Cefpimizole sodium (AC-1370, U-63196E) was administered intramuscularly in doses from 100 mg (0.5 ml) to 2,000 mg (two 3.5-ml doses) to healthy human volunteers in three double-blind placebo and positive-controlled (cefotaxime, cephalothin) single-dose studies and in two multiple-dose studies. Mild transient pain was observed at the injection site, but no erythema, petechia, necrosis, or atrophy was noted. Creatinine phosphokinase values were increased during the study in the cefpimizole- and placebo-treated groups but began to return to normal toward the end of the study period (day 5). They were not paralleled by a similar magnitude of elevation in serum glutamic oxalacetic transaminase and lactate dehydrogenase or by pain and tenderness. There were no clinically meaningful or statistically significant changes (P greater than 0.5) or trends in vital signs and no other patterns of drug-related clinical abnormalities noted in any of the laboratory measurements evaluated (hematology, chemistry, urinalysis). No serious side effects occurred during or after the study. Cefpimizole was well tolerated locally and systemically by all the subjects at all administered dosage levels. Cefpimizole concentrations in serum (microbiological assay) remained above 1 microgram/ml at 12 h after drug administration for all dose levels. The median peak concentrations in plasma for the 500- and 1,000-mg twice-daily dosages of cefpimizole were, respectively, 21.6 and 45.5 micrograms/ml on day 1, 16.2 and 43.7 micrograms/ml on day 3, and 20.1 and 41.4 micrograms/ml on day 6 of the study. The apparent terminal disposition half-life throughout the study was about 2.0 h. The median amounts of cefpimizole excreted in the urine for the first 12 h of each day evaluated were 370 and 1,071 mg on day 1, 416 and 972 mg on day 3, and 370 and 975 mg on day 6 for the 500- and 1,000-mg twice-daily dosages, respectively. Dose proportionally of cefpimizole was obtained for the 500- and 1,000-mg and the 2,000-mg groups. The absorption, distribution, and elimination of cefpimizole after multiple-dose intramuscular administration were uniform, were linear in relation to dose, and did not result in drug accumulation.

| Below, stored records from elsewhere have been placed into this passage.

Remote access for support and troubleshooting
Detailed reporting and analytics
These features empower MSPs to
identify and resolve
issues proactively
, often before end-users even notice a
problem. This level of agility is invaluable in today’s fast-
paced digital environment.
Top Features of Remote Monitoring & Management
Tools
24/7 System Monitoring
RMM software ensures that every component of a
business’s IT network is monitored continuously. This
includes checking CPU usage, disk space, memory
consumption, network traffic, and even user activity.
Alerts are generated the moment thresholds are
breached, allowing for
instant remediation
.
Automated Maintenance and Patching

在三项双盲、安慰剂对照和阳性对照(头孢噻肟、头孢噻吩)单剂量研究以及两项多剂量研究中,对健康人类志愿者肌肉注射头孢咪唑钠(AC - 1370,U - 63196E),剂量从100毫克(0.5毫升)至2000毫克(两剂3.5毫升)。在注射部位观察到轻度短暂疼痛,但未发现红斑、瘀点、坏死或萎缩。在研究期间,头孢咪唑组和安慰剂组的磷酸肌酸激酶值均升高,但在研究期结束时(第5天)开始恢复正常。血清谷草转氨酶和乳酸脱氢酶没有出现类似程度的升高,也没有疼痛和压痛与之平行。生命体征没有出现具有临床意义或统计学显著意义的变化(P大于0.5),在任何评估的实验室测量(血液学、化学、尿液分析)中也未发现其他与药物相关的临床异常模式。研究期间及之后均未发生严重副作用。在所有给药剂量水平下,所有受试者对头孢咪唑的局部和全身耐受性良好。给药后12小时,所有剂量水平的血清头孢咪唑浓度(微生物测定)均保持在1微克/毫升以上。在研究的第1天,头孢咪唑每日两次500毫克和1000毫克剂量的血浆中位峰浓度分别为21.6和45.5微克/毫升,第3天为16.2和43.7微克/毫升,第6天为20.1和41.4微克/毫升。整个研究期间的表观终末处置半衰期约为2.0小时。对于每日两次500毫克和1000毫克剂量,在评估的每天前12小时尿液中排泄的头孢咪唑中位量在第1天分别为370和1071毫克,第3天为416和972毫克,第6天为370和975毫克。500毫克、1000毫克和2000毫克组的头孢咪唑呈剂量比例关系。多次肌肉注射后,头孢咪唑的吸收、分布和消除是均匀的,与剂量呈线性关系,且不会导致药物蓄积。